Mr. Butterman and his music will always hold a place in my Wrigley Field experience. As major league baseball and Wrigley Field moves more into a corporate world, Mr. Butterman’s act recalls a time when it was fun to be quirky and real.
Mr. Butterman and his accomplished musicians found purity in connecting with people on a live song and a memory. You don’t need bells and whistles. And when Mr. Butterman and his group floated down the aisle to play another tune for another group of fans, he always left them smiling.
Ted Butterman is survived by sister Inez Levy, many nephews and nieces and thousands of baseball fans. Services have been held. Internment was at Waldheim Cemetery in Forest Park.
What a beautiful piece about Ted! Harriet Choice would have loved it. Ted was one of the people Harriet spoke with frequently. And, by the way, your entire website is a wonderland for people interested in what makes Chicago Chicago.
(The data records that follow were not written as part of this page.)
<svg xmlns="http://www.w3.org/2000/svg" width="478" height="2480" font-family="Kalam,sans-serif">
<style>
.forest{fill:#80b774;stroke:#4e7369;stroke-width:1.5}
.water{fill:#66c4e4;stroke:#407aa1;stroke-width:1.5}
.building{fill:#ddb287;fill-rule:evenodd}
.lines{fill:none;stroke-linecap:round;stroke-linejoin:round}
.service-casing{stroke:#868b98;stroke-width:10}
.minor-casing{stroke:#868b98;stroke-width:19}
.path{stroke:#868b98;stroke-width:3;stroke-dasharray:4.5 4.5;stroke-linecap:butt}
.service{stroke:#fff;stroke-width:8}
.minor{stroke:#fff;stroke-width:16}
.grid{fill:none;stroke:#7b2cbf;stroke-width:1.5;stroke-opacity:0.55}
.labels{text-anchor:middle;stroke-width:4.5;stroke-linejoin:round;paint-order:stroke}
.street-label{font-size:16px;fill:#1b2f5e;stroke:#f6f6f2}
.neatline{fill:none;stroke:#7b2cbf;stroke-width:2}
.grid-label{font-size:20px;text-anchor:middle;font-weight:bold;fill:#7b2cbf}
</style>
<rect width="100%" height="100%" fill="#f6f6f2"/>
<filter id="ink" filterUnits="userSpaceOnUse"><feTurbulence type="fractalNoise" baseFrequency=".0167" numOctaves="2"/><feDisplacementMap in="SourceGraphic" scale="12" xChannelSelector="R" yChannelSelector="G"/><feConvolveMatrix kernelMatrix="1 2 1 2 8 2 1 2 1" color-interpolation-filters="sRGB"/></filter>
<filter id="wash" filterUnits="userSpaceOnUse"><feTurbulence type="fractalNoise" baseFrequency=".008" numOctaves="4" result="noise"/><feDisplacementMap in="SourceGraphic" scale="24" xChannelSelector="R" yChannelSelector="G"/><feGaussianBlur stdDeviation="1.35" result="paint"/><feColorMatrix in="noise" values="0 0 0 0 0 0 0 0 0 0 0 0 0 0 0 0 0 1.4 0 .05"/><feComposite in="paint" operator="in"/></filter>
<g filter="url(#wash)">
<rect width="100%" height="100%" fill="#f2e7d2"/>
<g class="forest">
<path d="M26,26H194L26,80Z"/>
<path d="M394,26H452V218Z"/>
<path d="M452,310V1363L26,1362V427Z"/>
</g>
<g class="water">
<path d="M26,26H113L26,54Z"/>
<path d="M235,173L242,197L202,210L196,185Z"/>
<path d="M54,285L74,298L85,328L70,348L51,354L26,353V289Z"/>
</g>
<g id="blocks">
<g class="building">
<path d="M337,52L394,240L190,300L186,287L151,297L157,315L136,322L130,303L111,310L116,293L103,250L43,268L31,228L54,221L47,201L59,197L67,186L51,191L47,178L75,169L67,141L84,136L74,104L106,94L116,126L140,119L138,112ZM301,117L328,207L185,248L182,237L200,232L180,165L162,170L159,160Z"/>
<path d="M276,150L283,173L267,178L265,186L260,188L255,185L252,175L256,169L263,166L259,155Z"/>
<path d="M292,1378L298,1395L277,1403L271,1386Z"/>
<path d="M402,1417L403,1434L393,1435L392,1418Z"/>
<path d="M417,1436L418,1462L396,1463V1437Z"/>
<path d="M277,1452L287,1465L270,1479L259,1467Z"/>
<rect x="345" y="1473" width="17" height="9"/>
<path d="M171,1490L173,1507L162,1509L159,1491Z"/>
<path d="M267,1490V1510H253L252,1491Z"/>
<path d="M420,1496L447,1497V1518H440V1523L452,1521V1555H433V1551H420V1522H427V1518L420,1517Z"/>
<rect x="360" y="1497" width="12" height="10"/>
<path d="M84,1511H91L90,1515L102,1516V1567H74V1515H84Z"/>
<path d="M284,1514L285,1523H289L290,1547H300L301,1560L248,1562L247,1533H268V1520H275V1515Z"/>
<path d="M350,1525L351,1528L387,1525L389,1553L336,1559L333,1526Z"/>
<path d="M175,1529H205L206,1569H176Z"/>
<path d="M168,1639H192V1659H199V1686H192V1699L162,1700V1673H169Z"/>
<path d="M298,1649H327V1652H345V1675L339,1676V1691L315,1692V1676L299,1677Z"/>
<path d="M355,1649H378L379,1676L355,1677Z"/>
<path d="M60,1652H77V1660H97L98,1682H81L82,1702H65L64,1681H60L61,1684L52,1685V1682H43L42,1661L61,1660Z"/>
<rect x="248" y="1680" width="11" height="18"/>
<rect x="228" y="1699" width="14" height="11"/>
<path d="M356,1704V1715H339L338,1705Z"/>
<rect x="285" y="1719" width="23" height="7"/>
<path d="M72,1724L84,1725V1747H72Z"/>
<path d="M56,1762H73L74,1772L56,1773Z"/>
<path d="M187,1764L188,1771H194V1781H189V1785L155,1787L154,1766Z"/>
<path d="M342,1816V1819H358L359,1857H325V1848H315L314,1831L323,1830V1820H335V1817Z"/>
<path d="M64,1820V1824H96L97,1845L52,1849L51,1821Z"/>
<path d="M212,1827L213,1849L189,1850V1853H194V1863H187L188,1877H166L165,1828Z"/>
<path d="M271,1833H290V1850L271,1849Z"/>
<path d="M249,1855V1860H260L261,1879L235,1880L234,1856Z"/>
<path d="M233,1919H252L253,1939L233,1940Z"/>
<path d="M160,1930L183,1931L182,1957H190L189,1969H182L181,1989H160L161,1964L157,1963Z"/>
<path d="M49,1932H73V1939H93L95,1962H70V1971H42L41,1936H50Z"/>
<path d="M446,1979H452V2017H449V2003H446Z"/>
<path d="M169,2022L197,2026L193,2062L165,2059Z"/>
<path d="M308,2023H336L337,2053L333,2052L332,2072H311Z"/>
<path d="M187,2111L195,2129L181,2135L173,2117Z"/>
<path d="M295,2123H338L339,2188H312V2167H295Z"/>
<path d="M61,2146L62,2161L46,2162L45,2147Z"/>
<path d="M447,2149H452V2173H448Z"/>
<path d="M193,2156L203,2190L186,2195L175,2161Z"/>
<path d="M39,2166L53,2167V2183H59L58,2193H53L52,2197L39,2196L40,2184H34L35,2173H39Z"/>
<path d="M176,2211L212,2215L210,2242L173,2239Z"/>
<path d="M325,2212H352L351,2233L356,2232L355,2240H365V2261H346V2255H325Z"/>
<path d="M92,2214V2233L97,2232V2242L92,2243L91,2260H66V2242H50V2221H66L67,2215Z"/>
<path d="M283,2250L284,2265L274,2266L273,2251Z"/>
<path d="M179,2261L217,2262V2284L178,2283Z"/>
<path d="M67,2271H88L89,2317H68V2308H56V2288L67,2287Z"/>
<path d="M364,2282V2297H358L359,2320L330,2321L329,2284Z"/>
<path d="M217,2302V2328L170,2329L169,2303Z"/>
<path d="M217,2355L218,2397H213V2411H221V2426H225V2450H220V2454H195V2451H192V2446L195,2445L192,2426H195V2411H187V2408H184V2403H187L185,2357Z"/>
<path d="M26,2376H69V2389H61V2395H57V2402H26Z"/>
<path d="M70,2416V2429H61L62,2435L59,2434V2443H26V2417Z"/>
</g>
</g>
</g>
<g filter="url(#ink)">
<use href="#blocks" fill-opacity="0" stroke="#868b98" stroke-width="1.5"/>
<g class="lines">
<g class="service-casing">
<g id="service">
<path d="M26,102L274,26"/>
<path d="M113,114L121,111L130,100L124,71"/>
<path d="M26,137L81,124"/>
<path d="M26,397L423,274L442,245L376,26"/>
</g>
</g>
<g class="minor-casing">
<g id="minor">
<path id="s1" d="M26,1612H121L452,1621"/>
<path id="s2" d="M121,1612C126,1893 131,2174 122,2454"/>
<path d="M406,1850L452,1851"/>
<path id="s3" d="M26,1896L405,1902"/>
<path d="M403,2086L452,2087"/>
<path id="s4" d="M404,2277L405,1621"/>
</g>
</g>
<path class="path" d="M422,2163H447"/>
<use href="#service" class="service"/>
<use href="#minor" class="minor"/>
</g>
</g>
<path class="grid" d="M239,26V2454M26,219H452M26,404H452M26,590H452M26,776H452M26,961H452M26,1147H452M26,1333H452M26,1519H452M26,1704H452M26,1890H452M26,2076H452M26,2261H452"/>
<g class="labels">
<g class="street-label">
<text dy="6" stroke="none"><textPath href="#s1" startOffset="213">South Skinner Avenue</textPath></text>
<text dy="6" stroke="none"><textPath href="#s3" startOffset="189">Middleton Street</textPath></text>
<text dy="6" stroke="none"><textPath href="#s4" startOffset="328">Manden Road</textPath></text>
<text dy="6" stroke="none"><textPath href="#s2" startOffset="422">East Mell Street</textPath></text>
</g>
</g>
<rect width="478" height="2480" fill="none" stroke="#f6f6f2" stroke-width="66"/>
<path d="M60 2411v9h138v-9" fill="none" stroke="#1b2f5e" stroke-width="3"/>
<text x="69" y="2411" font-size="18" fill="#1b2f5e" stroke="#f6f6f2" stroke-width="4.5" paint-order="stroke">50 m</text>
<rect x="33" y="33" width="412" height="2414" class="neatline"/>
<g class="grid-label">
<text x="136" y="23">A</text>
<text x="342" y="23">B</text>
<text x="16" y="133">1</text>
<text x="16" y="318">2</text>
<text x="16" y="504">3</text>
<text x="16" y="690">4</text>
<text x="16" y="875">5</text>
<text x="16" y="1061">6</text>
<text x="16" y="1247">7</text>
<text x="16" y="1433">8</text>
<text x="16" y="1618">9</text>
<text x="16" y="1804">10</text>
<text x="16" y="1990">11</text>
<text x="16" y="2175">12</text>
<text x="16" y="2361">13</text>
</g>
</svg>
Brava!
Thanks for checking in and finding this Jeff! Have a happy 2024, Dave
Thanks sor the detailed and heartfelt obit. Ted and I went to elementary and high school together. We were both Cubs fanatics through the malaise years of the late 40s and early 50s. We even had our own baseball fantasy league long before it became a thing
We lost track during our college years, and I moved to Southern California. Finally in 1998 we reconnected at Wrigley Field, after I had seen him play many times on TV. Ted even introduced me to Steve Green, the Cubs team photographer. For the next 19 years, whenever I visited Chicago, Steve would get me a pass to the camera well, and I shot photos of the games. Of course, we connected with Ted through all those visits.